BAGIAN TEKS:
******

Ya, pro kontra soal ijazah mantan presiden negeri ini masih kayak sinetron kejar tayang dengan episode panjang, berliku, dan bikin emosi. Mereka yang pro bilang, “Ijazahnya ada kok, disimpan sama yang punya!” Mereka yang kontra bisa aja membalas, “Ya udah tunjukin dong, jangan disimpan doang kayak mantan yang nggak bisa move on!”
Debat makin panas. Medsos jadi ajang saling tuding, saling posting, saling roasting. Ada yang unggah video analisa, "Lihat, ini font-nya beda! Ini bukan ijazah beneran!" Eh, lawannya langsung bales, "Wah, ini mah nyari sensasi doang. Dasar golongan sakit hati!"
Kita yang di tengah? Nonton sambil makan tahu gejrot, tapi dalam hati nanya, "Kalo emang asli, kok nggak ditunjukin sih? Emangnya ijazahnya kayak batu akik langka yang kalau dipamerin bisa jadi rebutan orang?"
Sayangnya, orang ini kadung dikenal suka bohong. Hari ini bilang A, besok bilang B. Kayak Wi-Fi publik, tingkat keamanannya nggak bisa dipercaya. Padahal dalam Islam, bohong itu dosa dan nggak bisa dihapus pake "cengar-cengir" setiap kali disuruh jujur.

******

(Beberapa daftar)
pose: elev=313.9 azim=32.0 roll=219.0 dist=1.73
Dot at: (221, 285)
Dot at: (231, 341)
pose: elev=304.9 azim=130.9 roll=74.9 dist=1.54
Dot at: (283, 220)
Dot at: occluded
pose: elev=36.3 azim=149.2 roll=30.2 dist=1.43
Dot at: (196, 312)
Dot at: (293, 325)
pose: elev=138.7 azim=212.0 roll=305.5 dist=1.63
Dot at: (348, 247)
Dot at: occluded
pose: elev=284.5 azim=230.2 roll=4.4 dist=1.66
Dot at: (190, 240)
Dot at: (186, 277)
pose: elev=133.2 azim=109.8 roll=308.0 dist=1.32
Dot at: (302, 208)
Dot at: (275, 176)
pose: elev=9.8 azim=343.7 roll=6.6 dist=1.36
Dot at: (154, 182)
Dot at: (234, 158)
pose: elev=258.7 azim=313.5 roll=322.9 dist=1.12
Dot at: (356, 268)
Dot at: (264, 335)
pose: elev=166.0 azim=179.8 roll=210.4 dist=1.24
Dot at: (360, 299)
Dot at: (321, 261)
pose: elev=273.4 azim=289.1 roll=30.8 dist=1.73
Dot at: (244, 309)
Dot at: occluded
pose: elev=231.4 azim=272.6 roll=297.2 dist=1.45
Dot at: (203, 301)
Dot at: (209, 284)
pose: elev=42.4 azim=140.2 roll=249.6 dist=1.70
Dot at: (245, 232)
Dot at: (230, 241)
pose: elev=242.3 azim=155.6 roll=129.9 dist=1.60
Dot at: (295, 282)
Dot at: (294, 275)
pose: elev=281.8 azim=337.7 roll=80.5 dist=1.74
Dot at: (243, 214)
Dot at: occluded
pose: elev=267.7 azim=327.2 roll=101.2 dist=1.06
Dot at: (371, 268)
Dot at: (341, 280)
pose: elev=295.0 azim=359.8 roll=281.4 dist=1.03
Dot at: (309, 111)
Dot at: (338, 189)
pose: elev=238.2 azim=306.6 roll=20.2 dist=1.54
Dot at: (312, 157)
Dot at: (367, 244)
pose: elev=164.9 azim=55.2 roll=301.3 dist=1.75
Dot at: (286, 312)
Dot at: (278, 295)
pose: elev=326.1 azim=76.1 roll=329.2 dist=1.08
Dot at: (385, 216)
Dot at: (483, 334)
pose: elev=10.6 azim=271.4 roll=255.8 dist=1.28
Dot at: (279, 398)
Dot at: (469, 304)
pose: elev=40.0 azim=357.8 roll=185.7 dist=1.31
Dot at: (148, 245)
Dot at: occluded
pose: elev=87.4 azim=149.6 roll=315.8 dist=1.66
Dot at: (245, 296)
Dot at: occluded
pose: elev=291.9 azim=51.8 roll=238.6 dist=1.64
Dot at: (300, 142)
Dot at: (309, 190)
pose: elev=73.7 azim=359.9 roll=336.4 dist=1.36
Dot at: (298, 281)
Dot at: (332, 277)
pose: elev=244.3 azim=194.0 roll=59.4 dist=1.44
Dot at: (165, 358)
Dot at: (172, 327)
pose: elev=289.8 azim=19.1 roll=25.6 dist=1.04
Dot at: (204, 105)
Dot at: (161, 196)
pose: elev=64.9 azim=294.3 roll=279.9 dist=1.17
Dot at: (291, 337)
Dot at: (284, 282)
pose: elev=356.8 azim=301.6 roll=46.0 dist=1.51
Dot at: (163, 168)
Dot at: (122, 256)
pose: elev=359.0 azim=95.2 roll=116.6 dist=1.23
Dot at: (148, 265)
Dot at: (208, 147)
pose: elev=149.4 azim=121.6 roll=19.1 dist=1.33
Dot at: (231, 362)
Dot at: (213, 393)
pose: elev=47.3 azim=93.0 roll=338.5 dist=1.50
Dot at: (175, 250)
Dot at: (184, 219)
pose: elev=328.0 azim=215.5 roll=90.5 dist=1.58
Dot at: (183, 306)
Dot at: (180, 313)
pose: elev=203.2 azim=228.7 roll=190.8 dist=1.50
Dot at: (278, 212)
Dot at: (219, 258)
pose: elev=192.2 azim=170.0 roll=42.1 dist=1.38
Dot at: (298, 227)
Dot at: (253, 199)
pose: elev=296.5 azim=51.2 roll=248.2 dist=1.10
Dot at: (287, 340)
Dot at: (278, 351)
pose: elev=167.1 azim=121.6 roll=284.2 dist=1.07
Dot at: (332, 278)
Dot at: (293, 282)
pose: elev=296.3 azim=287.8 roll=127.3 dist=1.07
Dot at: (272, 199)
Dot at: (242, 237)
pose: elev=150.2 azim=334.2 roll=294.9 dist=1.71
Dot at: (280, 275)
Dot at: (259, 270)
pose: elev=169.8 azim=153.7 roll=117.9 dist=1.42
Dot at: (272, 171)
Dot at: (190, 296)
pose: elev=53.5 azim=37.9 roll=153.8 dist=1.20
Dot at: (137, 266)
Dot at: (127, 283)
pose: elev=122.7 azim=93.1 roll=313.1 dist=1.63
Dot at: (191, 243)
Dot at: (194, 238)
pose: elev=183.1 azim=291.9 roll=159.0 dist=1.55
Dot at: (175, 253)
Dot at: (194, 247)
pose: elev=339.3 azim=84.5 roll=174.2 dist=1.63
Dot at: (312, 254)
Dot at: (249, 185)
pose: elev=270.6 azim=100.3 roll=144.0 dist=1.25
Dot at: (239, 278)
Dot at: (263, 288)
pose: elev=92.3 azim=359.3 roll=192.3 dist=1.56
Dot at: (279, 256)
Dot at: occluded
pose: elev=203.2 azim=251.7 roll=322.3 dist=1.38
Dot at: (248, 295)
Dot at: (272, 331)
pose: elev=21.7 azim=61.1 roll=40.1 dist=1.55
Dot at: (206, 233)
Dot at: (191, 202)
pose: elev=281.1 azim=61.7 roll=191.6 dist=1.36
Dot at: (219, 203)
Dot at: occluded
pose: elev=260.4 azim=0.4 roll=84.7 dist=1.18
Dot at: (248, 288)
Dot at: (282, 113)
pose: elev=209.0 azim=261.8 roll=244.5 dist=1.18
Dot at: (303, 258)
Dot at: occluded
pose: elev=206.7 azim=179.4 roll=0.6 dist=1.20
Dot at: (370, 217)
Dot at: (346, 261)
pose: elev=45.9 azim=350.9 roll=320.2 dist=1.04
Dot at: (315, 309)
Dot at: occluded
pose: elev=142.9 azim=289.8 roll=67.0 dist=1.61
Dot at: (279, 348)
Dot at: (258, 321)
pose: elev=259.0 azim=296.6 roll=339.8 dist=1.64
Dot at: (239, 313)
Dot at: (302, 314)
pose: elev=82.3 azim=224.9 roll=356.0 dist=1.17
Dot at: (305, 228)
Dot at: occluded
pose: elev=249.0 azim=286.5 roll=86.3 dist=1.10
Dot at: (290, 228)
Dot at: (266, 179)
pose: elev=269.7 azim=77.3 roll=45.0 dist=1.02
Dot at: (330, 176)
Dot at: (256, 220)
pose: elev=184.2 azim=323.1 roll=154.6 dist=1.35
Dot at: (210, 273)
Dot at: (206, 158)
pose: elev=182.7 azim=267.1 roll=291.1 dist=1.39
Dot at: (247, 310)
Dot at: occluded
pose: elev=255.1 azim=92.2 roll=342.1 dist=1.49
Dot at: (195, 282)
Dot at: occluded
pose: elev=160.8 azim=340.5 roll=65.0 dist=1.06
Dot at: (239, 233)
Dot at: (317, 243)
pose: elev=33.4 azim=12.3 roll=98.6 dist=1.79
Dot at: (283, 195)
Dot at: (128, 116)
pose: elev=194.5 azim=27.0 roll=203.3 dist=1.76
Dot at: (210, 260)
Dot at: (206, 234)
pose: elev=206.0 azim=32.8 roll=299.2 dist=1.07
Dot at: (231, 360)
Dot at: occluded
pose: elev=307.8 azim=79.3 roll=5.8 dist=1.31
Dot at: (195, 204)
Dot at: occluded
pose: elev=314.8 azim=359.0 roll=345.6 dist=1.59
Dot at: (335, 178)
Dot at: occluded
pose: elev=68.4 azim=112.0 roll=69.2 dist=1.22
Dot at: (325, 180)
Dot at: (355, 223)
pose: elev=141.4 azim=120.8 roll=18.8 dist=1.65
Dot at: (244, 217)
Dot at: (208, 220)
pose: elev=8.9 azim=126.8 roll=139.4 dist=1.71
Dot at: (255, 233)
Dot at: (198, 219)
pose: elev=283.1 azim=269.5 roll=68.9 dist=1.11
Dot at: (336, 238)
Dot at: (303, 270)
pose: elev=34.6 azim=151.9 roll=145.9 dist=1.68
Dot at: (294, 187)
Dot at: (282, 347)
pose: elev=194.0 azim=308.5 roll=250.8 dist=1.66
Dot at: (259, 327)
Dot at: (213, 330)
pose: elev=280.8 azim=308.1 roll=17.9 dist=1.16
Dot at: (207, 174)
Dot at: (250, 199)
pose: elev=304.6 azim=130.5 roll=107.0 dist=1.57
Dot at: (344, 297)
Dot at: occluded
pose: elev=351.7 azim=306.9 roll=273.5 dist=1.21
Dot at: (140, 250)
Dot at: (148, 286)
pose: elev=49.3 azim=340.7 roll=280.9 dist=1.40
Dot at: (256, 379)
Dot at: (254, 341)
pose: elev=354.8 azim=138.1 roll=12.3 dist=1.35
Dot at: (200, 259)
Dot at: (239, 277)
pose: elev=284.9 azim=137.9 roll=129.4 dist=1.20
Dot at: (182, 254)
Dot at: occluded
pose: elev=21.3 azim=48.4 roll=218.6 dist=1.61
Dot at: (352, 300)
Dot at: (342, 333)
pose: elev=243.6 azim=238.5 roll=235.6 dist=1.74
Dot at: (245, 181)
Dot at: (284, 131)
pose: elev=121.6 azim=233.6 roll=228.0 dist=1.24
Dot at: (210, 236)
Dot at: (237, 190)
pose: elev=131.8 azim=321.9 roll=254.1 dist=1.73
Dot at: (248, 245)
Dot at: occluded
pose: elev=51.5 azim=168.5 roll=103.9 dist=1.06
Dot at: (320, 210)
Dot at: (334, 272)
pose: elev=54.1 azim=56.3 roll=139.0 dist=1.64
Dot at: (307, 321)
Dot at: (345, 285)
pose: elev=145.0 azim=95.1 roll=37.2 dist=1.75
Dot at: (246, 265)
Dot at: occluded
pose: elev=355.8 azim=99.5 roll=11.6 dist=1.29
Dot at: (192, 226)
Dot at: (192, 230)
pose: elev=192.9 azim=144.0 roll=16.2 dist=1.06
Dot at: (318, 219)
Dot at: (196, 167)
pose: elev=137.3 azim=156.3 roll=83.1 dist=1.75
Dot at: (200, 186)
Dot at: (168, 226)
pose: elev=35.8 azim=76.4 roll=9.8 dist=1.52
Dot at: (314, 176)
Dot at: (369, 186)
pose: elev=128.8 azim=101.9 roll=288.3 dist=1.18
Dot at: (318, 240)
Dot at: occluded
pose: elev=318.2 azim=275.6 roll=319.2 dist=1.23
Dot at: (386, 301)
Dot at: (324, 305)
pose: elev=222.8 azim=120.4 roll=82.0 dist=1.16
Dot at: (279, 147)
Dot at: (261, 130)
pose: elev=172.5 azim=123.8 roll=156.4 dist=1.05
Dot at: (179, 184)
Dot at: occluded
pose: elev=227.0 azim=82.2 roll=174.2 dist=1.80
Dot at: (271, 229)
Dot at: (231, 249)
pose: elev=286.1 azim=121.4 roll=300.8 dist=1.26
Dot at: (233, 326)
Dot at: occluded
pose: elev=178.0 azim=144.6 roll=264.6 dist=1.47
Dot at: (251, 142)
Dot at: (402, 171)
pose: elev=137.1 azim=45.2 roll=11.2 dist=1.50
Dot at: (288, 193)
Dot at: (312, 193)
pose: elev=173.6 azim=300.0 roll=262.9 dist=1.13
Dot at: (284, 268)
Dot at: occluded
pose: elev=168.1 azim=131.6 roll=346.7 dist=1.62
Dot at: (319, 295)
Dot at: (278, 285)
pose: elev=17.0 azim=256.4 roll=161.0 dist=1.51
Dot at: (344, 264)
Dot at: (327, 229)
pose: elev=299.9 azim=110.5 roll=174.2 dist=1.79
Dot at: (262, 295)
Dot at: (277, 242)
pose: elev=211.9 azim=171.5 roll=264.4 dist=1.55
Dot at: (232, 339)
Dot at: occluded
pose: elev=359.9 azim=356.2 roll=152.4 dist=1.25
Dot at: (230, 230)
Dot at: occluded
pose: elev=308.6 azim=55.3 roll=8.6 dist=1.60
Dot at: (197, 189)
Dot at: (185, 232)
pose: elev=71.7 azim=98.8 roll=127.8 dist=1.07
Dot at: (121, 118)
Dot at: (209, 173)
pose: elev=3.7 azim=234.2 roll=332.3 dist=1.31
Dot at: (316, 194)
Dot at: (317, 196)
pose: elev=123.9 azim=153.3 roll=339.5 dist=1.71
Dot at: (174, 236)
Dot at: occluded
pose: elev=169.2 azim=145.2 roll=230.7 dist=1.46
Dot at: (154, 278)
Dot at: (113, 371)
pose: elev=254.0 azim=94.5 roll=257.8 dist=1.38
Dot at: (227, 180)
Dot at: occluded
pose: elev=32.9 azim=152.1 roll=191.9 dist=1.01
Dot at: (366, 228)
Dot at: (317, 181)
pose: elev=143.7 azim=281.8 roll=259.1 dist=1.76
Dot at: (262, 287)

******

SOAL TUGAS: Tuliskan kembali seluruh teks soal ijazah mantan presiden itu, sama persis tanpa ada yang diubah.

JAWABAN LENGKAP:
Ya, pro kontra soal ijazah mantan presiden negeri ini masih kayak sinetron kejar tayang dengan episode panjang, berliku, dan bikin emosi. Mereka yang pro bilang, “Ijazahnya ada kok, disimpan sama yang punya!” Mereka yang kontra bisa aja membalas, “Ya udah tunjukin dong, jangan disimpan doang kayak mantan yang nggak bisa move on!”
Debat makin panas. Medsos jadi ajang saling tuding, saling posting, saling roasting. Ada yang unggah video analisa, "Lihat, ini font-nya beda! Ini bukan ijazah beneran!" Eh, lawannya langsung bales, "Wah, ini mah nyari sensasi doang. Dasar golongan sakit hati!"
Kita yang di tengah? Nonton sambil makan tahu gejrot, tapi dalam hati nanya, "Kalo emang asli, kok nggak ditunjukin sih? Emangnya ijazahnya kayak batu akik langka yang kalau dipamerin bisa jadi rebutan orang?"
Sayangnya, orang ini kadung dikenal suka bohong. Hari ini bilang A, besok bilang B. Kayak Wi-Fi publik, tingkat keamanannya nggak bisa dipercaya. Padahal dalam Islam, bohong itu dosa dan nggak bisa dihapus pake "cengar-cengir" setiap kali disuruh jujur.